A partir de
La belleza inútil, de Guy de Maupassant
La condesa de Mascaret tomó una difícil resolución. Decidió decirle a su marido “todo lo que llevo como un peso sobre mi corazón desde que vengo siendo la víctima de su egoísmo cruel”.
Tomó una resolución práctica. “No estoy dispuesta a seguir siendo la víctima del suplicio odioso de perpetua maternidad que me viene usted imponiendo desde hace once años”. Es que con 32 años, tien ya siete hijos.
No es sólo esto. “Usted se convirtió en un marido celoso … con unos celos de espía: bajos, innobles, degradantes para usted y ofensivos para mi persona … Como no podía usted impedirme ser hermosa y agradar … se le ocurrió la idea abominable de hacerme pasar la vida en un embarazo perpetuo … Me ha tenido usted condenada durante once años a una existencia de yegua madre”.
Y llegó su venganza. Para alejarlo, le confesó que uno de sus hijos no es de él. Y lo logró: no se le acercó más, se libró de ser una máquina de hacer hijos, y volver a la sociedad.

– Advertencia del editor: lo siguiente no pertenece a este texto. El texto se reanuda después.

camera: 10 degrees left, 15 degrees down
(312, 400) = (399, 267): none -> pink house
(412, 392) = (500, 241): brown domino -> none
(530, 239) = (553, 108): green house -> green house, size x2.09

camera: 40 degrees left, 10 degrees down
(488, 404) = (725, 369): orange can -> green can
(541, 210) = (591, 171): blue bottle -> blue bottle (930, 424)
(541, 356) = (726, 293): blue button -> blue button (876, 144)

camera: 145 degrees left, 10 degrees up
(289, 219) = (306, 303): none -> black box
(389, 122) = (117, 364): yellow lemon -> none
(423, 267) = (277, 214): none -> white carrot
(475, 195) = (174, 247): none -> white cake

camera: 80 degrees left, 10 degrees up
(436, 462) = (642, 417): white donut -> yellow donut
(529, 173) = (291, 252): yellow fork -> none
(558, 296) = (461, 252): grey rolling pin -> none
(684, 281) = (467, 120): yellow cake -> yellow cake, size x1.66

Una resolución práctica, preñada de consecuencias. Dos amigos, contemplándola en la Opera, reflexionaban. Que “la naturaleza es nuestra enemiga, que debemos luchar siempre contra ella, porque tiende siempre a reducirnos a la vida animal”. Que, “lo que hay en la tierra de limpio, de bonito, de elegante y de ideal no es obra de Dios, sino del hombre, del cerebro humano … el hombre ha descubierto el amor, lo cual ya es algo, como réplica al Dios marrullero”. Que, “cuanto más civilizados, inteligentes y refinados seamos, más obligados estamos a vencer y a domar el instinto animal, que es la representación dentro de nosotros de la voluntad de Dios”.

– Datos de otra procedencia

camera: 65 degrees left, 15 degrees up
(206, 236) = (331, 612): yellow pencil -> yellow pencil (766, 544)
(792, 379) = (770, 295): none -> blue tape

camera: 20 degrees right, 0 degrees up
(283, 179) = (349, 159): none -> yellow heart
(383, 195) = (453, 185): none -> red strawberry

Fue solo años después de aquella resolución, que la bella condesa, de vuelta a la Opera y la vida social, confesó que había sido un engaño: todos los hijos eran del conde. Es que tenía que entender que “nosotras somos mujeres de un mundo civilizado, caballero. No somos ya, y nos negamos a serlo, simples hembras destinadas a repoblar la tierra”.
Una resolución. Un desafío. Una victoria. ¿Hay otro modo de alcanzar una victoria, cualquiera sea ella, que no sea desafiando con resolución; puede hacerlo alguien más que aquellos, que aquellas, que padecen el peso de las cosas?